Styra nodded slowly. “I overthink. Everything. I rewrite text messages five times and still panic after sending.” She paused, surprised by her own honesty. “And I get attached too fast. I mistake attention for intention. I’m working on it.”
“Overthinker buddies.” Moist’s smile softened, and became almost real. “Noted.”
The conservatory door opened at exactly ten minutes. Cline stood there, backlit by hallway light, and Styra felt something shift... not attraction, not yet, but possibility. The terrifying space where attraction might grow.
“Your turn,” she told him.
They found a window seat in the library, moonlight making everything silver. Cline sat with his hands folded, formal, until Styra kicked off her shoes and tucked her feet under her.
“You’re allowed to relax,” she said. “I’m not grading you.”
“I grade myself.” He looked at her... really looked, that analytical gaze she’d noticed earlier. “I’m afraid of failing people. I want to fix things, relationships, situations... but sometimes the fixing becomes controlling. Sometimes I can’t stop trying, even when I should.”
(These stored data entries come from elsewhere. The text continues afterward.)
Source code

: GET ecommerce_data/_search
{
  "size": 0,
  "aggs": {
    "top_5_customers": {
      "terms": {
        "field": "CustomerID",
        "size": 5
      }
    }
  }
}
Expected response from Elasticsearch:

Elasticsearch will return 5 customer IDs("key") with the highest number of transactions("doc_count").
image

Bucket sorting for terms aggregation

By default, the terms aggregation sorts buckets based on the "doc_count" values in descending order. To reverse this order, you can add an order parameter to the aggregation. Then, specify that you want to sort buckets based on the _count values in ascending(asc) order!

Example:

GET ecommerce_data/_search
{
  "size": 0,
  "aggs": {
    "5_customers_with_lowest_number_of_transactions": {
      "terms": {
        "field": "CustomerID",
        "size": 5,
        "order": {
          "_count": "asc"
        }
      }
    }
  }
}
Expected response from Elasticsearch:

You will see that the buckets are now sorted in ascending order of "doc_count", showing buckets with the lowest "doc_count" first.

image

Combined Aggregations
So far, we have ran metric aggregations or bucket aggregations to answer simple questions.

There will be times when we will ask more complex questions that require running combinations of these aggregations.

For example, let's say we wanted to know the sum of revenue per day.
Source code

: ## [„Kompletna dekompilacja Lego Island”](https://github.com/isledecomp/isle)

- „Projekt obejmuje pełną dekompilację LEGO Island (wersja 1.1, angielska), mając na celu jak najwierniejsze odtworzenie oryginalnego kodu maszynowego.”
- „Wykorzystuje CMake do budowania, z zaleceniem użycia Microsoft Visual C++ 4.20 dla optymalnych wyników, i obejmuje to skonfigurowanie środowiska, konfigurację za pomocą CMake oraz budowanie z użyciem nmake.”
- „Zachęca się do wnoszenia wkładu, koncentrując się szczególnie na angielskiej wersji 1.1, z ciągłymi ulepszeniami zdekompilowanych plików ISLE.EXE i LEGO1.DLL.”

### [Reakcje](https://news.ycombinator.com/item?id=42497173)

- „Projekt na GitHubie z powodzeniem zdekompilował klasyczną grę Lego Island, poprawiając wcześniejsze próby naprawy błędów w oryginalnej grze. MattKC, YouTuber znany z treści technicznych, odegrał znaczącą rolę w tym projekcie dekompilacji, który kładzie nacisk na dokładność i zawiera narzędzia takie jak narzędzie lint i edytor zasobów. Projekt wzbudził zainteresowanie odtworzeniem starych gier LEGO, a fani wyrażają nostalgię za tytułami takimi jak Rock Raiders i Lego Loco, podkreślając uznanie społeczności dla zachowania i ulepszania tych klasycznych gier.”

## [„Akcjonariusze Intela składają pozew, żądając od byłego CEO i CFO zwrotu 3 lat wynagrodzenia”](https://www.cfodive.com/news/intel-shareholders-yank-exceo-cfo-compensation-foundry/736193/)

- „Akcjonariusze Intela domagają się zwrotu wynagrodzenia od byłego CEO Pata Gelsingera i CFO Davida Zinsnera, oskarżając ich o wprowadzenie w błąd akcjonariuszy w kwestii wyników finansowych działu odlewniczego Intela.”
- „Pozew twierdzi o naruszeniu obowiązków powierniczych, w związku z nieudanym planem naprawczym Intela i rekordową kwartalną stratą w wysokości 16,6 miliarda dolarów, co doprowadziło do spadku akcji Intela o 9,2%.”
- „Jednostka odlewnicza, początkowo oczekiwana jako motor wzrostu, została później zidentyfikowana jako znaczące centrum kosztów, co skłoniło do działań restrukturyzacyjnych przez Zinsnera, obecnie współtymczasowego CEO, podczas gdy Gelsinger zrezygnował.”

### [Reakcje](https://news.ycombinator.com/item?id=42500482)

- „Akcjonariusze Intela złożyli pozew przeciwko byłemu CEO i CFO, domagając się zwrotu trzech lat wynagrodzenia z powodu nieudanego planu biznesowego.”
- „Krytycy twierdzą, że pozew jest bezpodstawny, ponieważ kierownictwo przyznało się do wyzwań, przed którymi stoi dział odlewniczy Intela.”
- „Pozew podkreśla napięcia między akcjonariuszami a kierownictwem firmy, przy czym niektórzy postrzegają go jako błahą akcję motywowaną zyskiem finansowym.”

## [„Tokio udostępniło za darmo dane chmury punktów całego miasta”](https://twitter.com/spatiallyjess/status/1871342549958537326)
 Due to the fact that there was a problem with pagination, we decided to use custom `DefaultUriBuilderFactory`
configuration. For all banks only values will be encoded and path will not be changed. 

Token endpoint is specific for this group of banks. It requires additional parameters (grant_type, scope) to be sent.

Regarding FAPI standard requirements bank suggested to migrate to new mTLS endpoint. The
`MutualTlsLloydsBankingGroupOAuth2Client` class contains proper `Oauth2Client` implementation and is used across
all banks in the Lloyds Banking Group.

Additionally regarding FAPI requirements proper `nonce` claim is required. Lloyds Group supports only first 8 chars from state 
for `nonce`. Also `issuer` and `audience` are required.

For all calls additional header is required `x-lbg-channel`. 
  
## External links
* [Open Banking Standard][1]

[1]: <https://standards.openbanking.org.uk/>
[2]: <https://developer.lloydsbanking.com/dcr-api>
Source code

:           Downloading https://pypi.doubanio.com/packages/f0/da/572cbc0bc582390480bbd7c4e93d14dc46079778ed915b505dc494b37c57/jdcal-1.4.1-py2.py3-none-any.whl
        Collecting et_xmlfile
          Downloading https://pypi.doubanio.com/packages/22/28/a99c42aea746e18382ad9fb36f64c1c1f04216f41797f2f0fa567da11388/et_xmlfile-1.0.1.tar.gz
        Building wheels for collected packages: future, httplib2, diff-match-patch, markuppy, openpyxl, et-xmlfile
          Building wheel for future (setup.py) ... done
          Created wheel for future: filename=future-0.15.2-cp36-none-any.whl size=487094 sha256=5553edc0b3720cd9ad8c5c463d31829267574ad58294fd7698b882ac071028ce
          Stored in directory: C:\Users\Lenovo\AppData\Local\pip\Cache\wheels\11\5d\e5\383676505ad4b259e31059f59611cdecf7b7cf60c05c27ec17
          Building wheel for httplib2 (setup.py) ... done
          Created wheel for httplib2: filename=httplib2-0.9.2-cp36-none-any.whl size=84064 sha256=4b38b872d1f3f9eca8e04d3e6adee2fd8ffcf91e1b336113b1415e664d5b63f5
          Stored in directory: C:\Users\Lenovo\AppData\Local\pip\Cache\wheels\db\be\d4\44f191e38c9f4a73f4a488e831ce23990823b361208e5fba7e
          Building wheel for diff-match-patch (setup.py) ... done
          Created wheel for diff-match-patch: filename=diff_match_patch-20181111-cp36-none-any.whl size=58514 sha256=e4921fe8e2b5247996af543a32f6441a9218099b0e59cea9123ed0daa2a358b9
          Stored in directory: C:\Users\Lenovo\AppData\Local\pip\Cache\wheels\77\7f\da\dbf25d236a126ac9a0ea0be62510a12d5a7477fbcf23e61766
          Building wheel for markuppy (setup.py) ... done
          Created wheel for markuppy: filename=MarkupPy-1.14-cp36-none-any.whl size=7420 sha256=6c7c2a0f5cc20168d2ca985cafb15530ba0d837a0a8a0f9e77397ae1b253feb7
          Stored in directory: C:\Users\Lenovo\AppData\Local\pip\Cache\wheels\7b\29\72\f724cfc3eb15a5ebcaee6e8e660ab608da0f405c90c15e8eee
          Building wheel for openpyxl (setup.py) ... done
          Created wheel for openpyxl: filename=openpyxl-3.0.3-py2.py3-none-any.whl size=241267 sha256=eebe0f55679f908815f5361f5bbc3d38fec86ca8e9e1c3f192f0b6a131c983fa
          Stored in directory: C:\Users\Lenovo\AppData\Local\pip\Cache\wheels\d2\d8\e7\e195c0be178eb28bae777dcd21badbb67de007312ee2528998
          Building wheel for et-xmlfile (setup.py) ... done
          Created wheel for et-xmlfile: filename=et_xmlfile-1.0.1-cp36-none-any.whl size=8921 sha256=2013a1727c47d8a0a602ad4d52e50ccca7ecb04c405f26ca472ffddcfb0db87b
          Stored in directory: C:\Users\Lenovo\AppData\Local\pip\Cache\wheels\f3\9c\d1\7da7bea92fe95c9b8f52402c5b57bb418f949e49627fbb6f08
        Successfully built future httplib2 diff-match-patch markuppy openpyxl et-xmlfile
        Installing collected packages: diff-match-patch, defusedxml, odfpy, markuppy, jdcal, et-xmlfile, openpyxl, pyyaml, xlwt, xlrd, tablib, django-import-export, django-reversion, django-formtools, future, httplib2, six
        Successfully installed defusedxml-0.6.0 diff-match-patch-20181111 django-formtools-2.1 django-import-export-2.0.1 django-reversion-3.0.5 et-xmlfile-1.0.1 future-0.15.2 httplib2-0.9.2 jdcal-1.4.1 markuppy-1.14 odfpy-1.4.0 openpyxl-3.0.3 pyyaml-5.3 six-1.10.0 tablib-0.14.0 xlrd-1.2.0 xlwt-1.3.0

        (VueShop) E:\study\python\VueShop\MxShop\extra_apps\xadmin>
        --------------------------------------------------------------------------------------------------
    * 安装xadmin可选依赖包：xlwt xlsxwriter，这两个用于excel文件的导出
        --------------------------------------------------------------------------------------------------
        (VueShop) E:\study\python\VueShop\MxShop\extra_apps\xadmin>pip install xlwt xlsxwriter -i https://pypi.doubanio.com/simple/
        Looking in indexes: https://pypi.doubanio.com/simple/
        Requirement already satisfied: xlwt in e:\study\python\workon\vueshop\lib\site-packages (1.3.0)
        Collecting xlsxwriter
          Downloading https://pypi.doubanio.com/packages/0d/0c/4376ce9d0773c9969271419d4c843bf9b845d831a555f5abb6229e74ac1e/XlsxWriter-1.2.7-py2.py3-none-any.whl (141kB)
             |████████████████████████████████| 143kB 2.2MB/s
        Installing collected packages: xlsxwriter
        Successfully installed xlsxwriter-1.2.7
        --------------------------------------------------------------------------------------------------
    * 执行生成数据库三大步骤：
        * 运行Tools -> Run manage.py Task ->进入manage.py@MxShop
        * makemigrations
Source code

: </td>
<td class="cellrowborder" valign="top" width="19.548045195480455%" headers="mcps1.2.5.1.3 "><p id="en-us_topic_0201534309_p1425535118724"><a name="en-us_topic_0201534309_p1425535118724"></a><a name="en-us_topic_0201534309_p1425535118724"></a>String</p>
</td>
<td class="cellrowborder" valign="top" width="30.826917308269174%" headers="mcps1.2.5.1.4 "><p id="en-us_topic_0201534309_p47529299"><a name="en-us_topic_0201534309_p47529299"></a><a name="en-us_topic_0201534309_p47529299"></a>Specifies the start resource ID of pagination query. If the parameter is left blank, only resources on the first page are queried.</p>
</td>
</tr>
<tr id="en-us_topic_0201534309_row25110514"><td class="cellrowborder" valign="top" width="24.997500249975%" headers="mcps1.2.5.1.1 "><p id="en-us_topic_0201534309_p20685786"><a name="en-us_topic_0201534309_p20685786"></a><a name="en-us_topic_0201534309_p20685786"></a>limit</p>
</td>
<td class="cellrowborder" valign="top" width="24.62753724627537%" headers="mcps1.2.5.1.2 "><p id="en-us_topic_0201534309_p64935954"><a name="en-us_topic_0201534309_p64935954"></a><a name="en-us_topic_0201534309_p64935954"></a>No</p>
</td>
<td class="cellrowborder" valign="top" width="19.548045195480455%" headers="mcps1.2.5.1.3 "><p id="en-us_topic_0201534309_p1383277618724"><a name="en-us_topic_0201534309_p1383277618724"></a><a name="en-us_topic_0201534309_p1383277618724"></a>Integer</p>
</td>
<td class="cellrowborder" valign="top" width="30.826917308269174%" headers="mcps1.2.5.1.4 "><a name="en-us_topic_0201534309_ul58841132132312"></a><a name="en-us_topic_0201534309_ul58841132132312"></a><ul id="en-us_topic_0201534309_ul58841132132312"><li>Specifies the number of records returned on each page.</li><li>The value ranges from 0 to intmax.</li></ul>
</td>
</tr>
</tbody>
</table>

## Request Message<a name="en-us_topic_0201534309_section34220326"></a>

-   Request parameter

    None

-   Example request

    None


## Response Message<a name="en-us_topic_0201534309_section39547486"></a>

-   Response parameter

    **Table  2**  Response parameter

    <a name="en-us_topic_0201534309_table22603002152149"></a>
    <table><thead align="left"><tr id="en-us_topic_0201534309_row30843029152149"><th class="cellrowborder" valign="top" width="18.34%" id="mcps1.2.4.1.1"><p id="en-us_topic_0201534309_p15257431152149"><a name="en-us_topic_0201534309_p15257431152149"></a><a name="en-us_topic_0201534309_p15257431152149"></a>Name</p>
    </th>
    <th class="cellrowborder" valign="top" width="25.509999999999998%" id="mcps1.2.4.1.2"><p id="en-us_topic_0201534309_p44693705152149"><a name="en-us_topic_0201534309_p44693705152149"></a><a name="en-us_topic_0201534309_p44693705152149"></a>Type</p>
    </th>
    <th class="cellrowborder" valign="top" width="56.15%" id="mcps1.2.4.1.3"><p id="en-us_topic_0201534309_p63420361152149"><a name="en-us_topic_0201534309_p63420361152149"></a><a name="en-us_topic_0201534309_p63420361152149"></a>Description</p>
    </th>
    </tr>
Styra felt the confession land somewhere behind her ribs. “I hide behind jokes. People think I’m confident because I’m loud, but sometimes I feel... small. Like I’m taking up space I haven’t earned.”
“You’re not small,” Cline said. “You’re just waiting for permission to be large.”
She blinked. “That’s... thank you.”
The door opened. Moist leaned against the frame, watching them with an expression Styra couldn’t read... jealousy, maybe, or calculation, or simple curiosity.
“Last round,” he announced. “The boy’s club.”
She left them in the library, hovering in the hallway, telling herself she wasn’t eavesdropping. The door was thick oak. She heard only murmurs, then laughter... Moist’s, full and genuine... and something softer from Cline that might have been surprising.
When they emerged, both looked altered. Not friends, not yet, but no longer strangers.
“Secrets kept,” Moist reported to the empty air, to the cameras they all pretended to ignore. “No punishments tonight.”
But Styra saw how Cline’s hand brushed Moist’s shoulder as they walked past... accidental, maybe... and how Moist leaned into the touch before catching himself.
Three, she thought. This is going to be complicated.
The house settled around them, full of other pairs beginning their own negotiations. Styra lay on the left side of the too-large bed, Moist claimed the right, and Cline arranged himself carefully in the middle... buffer, barrier, bridge.
“Tomorrow,” Moist murmured into the dark, “we will find out what spicy means.”
No one answered. But Styra lay awake for hours, listening to two strangers breathe, feeling the weight of ceramic disks in her pocket and something heavier, sharper, beginning to form in her chest.